Lewis Hamilton sprays champagne at Liu Siying at the podium after winning the Chinese Grand Prix last Sunday. Pic/Getty Images
One of the fundamental acts of Formula One has been brought into sharp focus over the past few days following Hamilton's win in Shanghai.
In a typical moment of exuberance that comes with a victory for any driver, and following the playing of the national anthems, Hamilton grabbed his bottle of bubbly and for a fleeting moment turned it on grid girl Liu Siying.
The pictures that followed appeared to show the Shanghai Institute of Visual Art graduate grimacing as the champagne hit the side of her head.
The incident drew condemnation from Object, a campaign group against sexism, which condemned Hamilton's behaviour as "selfish and inconsiderate", and called on him to apologise.
Siying, however, has since defended Hamilton, remarking to the Shanghai Daily: "It lasted for only one or two seconds, and I did not think too much about it at all." She added: "I think some foreign media are more sensitive about the topic compared to local media. I was just told by my employer to stand on the podium, and that's what I did."

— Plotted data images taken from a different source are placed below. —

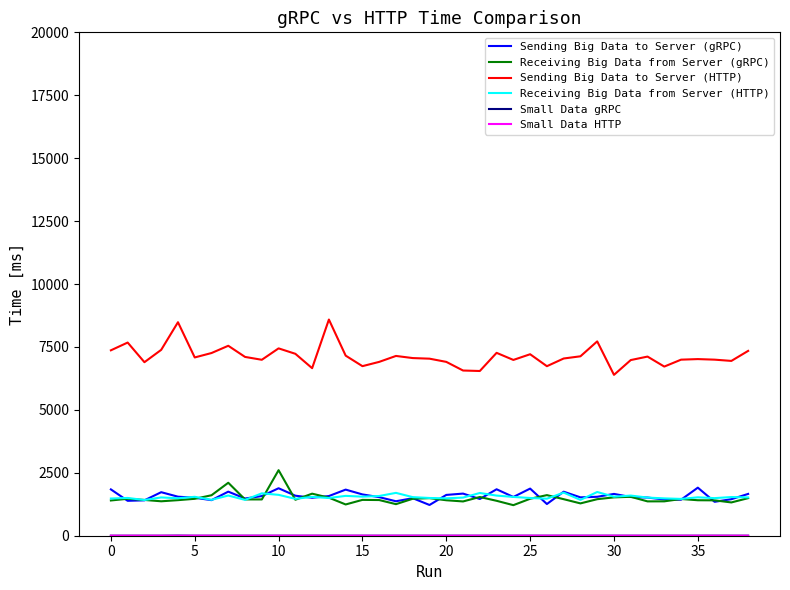

True or false: Sending Big Data to Server (HTTP) and Receiving Big Data from Server (HTTP) cross at least once.

False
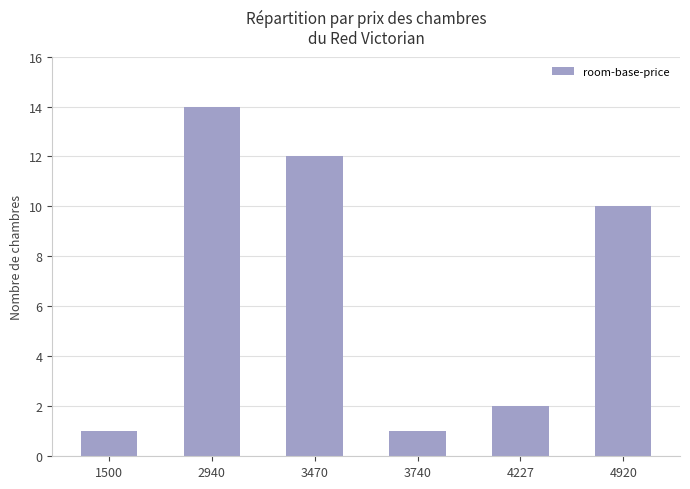

Which label corresponds to the largest value in the chart?

2940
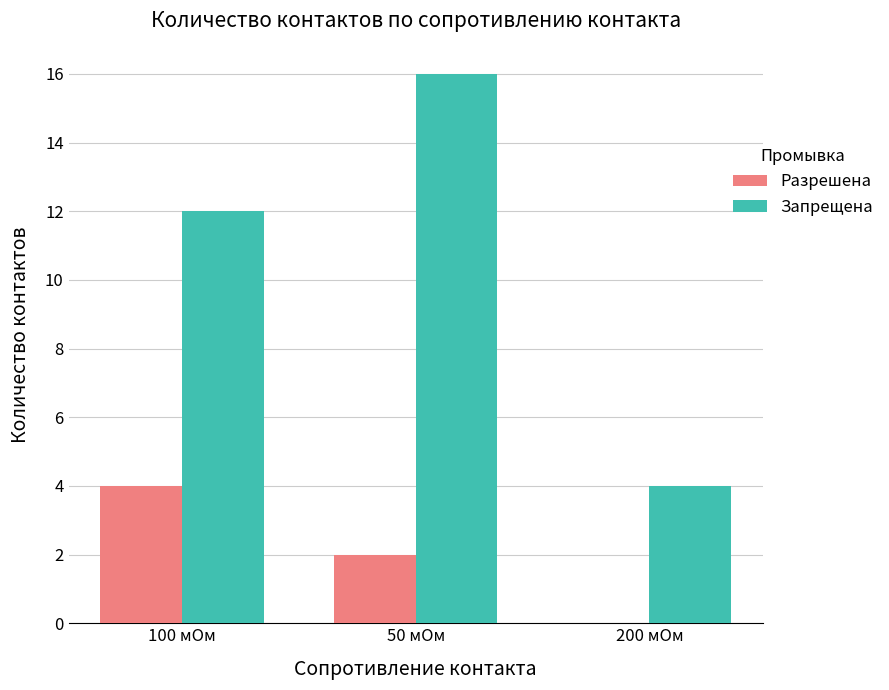

True or false: Разрешена has a value of 2 at 50 мОм.

True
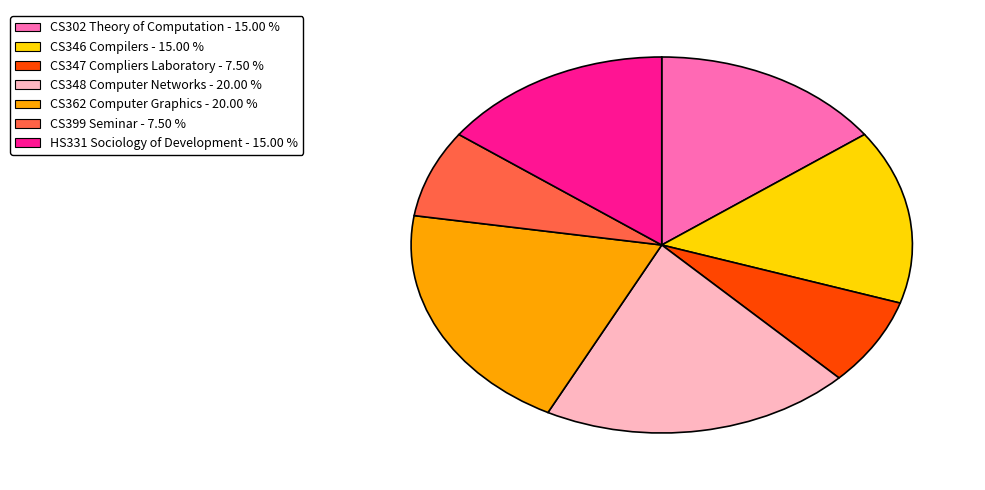

Combined, do CS348 Computer Networks and CS362 Computer Graphics account for over 50%?

No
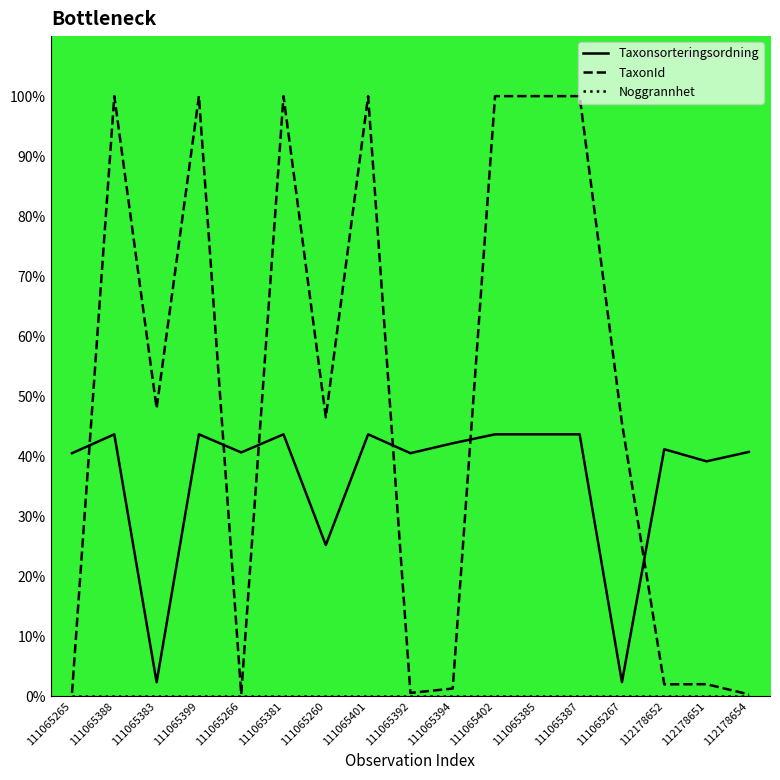

Does the chart display data point markers on the line(s)?

No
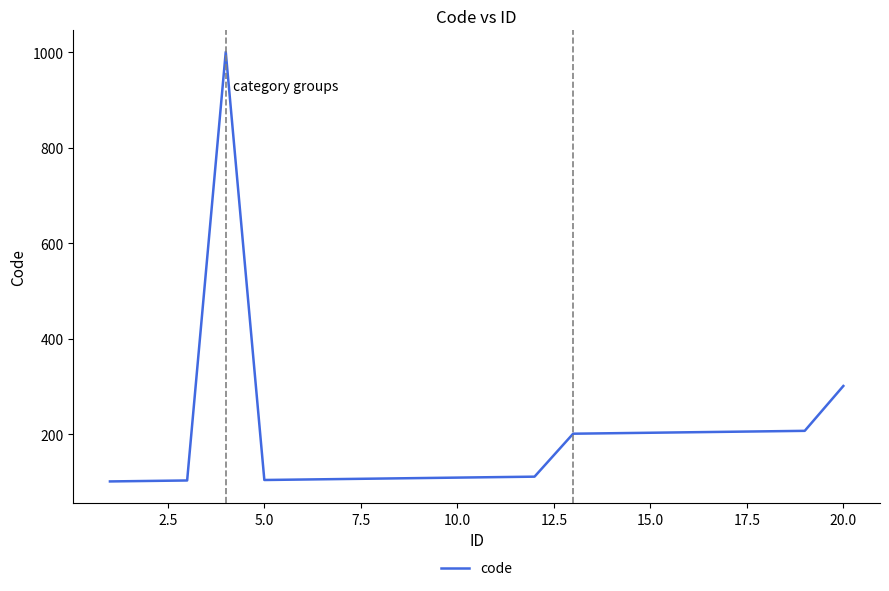

What is the difference between the maximum and minimum values?

900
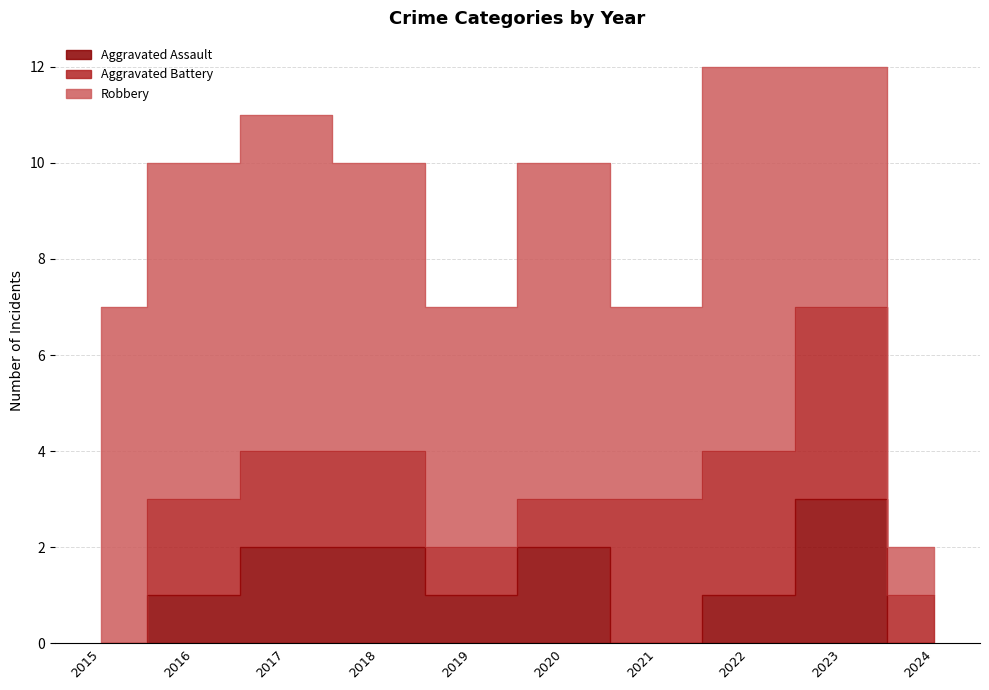

Does the chart have visible grid lines?

Yes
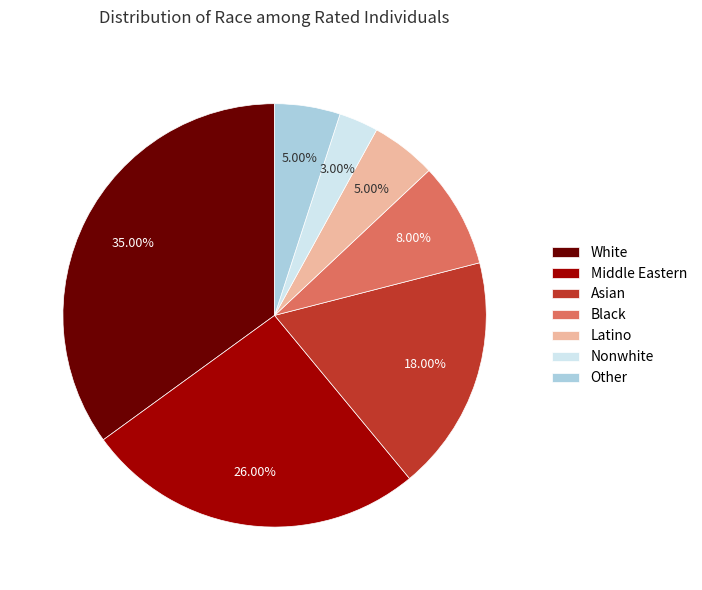

How many slices are in this pie chart?

7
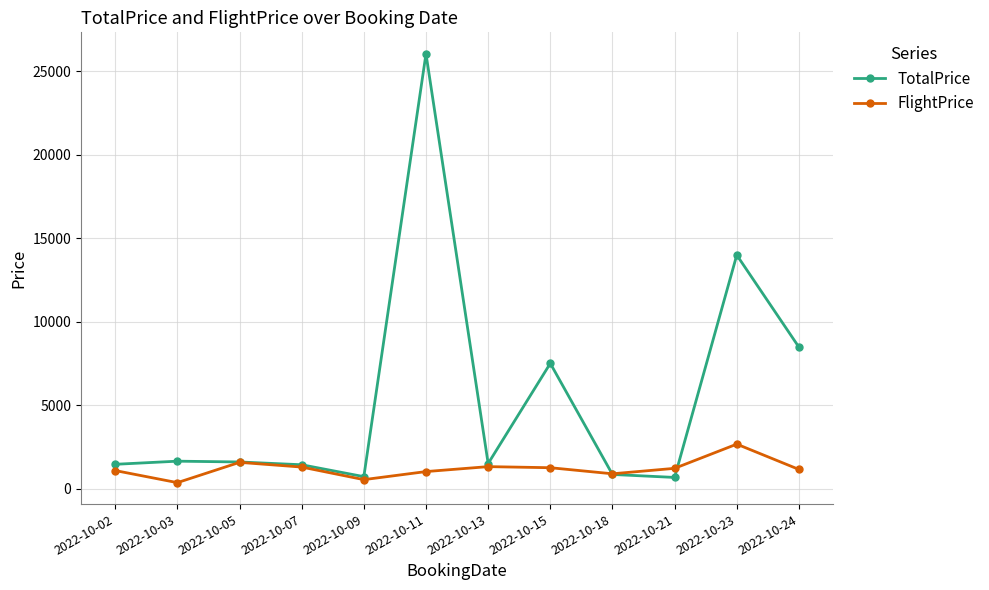

At 2022-10-03, list the series in order from largest to smallest.

TotalPrice, FlightPrice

Asked yesterday about the matter ahead of this weekend's race in Bahrain, Hamilton was relieved to hear Siying's comments.
The world champion said: "I hadn't really heard too much about it until today. Obviously when you arrive (at the circuit) you get a debrief as to what has happened during the week, so fortunately for me it has not overshadowed my week.
'This is Formula One'
"This is Formula One — the pinnacle of motor sport — and I'd just won a Grand Prix for the team. You should see it was a kind of a fun thing. I would never ever intend to disrespect or try to embarrass someone like that.
"It hasn't affected me, and it's nice to know the lady kind of wrote in. If she had wrote in and said she was really unhappy then perhaps I would be more concerned."